“Sebab aku ini rela bukan saja untuk diikat, tetapi juga untuk mati di Yerusalem oleh karena nama Tuhan Yesus”. (Kisah Para Rasul 21 : 13b)
Pada suatu hari, satu panitia kebangunan rohani di satu kota yang terdiri dari pendeta-pendeta mengadakan rapat. Beberapa mengusulkan untuk mengundang D.L. Moody sebagai pembicara KKR se-kota tersebut. Akan tetapi, sesaat sebelum tercapai kesepakatan, seorang pendeta muda yang tidak menyukai Moody berdiri dan bertanya, “Mengapa harus Moody? Apakah dia mempunyai hak monopoli terhadap Allah?”
Rapat itu menjadi hening untuk jangka waktu yang cukup lama. Akhirnya, seorang hamba Tuhan yang sudah berusia lanjut dan dikenal sangat bijaksana angkat suara, “Tidak, dia tidak mempunyai hak monopoli terhadap Roh Kudus, tetapi Roh Kudus lah yang telah dizinkannya untuk mempunyai hak monopoli atas kehidupan D.L. Moody seutuhnya.” Tak seorang pun lagi yang berbicara menentang kesaksian hidup tersebut.

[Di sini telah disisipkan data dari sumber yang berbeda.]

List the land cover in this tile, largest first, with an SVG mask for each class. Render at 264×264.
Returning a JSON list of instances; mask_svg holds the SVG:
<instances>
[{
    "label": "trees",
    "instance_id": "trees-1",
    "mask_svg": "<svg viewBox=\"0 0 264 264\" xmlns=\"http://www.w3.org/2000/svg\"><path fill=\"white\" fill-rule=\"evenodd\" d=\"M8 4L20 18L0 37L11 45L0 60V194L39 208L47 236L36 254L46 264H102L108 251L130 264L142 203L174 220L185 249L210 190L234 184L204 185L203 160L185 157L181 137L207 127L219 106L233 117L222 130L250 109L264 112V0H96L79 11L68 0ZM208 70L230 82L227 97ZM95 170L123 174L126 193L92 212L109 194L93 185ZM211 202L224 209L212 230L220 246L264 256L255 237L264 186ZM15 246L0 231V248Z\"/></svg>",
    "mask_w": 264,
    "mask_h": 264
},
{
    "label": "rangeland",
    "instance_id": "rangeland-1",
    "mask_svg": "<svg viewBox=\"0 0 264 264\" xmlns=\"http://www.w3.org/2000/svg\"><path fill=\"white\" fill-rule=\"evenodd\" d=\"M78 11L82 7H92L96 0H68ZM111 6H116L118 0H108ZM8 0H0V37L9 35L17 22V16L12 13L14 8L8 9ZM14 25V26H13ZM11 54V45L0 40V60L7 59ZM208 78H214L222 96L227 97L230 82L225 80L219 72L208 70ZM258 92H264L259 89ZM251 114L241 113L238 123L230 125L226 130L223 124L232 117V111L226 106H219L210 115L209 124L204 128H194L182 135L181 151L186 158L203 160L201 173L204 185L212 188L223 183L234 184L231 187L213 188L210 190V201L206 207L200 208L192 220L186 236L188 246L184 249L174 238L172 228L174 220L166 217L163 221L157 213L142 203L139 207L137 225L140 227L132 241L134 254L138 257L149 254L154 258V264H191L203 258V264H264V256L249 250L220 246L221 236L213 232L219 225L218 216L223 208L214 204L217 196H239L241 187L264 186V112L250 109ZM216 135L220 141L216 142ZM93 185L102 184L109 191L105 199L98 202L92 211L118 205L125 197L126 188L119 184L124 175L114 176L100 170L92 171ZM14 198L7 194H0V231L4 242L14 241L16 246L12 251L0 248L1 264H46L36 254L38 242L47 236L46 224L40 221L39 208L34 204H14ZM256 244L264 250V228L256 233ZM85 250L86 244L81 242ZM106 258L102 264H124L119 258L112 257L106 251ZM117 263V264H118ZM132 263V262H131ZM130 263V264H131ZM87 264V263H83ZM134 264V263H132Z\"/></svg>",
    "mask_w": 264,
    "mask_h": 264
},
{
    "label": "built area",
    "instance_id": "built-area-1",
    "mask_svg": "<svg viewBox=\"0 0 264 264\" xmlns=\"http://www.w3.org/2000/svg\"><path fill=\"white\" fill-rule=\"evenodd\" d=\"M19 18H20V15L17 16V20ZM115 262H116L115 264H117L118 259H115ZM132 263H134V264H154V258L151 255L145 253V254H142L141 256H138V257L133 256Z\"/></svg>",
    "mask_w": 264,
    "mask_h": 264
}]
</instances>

Paulus sebenarnya adalah profil yang muncul belakangan dalam Kisah Para Rasul, tetapi kemudian pelayanannya menjadi sedemikian berpengaruh dan dominan dalam pertumbuhkembangan gereja mula-mula. Mengapa Paulus? Apakah Paulus mempunyai hak monopoli atas Allah? Sama sekali tidak! Aklan tetapi, jelas sekali bahwa dia telah mengizinkan Kristus untuk memonopoli kehidupannya seutuhnya. Sebagaimana terungkap dalam ikrarnya, “Aku ini relah bukan saja untuk diikat, tetapi juga untuk mati di Yerusalem oleh karena nama Tuhan Yesus” (ay 13).
Sejarah mencatat ada begitu banyak bentuk monopoli yang merusak tatanan dan ketentraman masyarakat. Sebaliknya, sejarah gereja justru mencatat bahwa orang-orang yang telah dipakai untuk menghadirkan dan mengembangkan Kerajaan Allah secara signifikan adalah orang-orang yang dimonopoli Allah.
Orang percaya harus menolak segala praktek monopoli ekonomi.
Orang percaya wajib memperjuangkan agar Allah mempunyai hak monopoli penuh atas kehidupannya.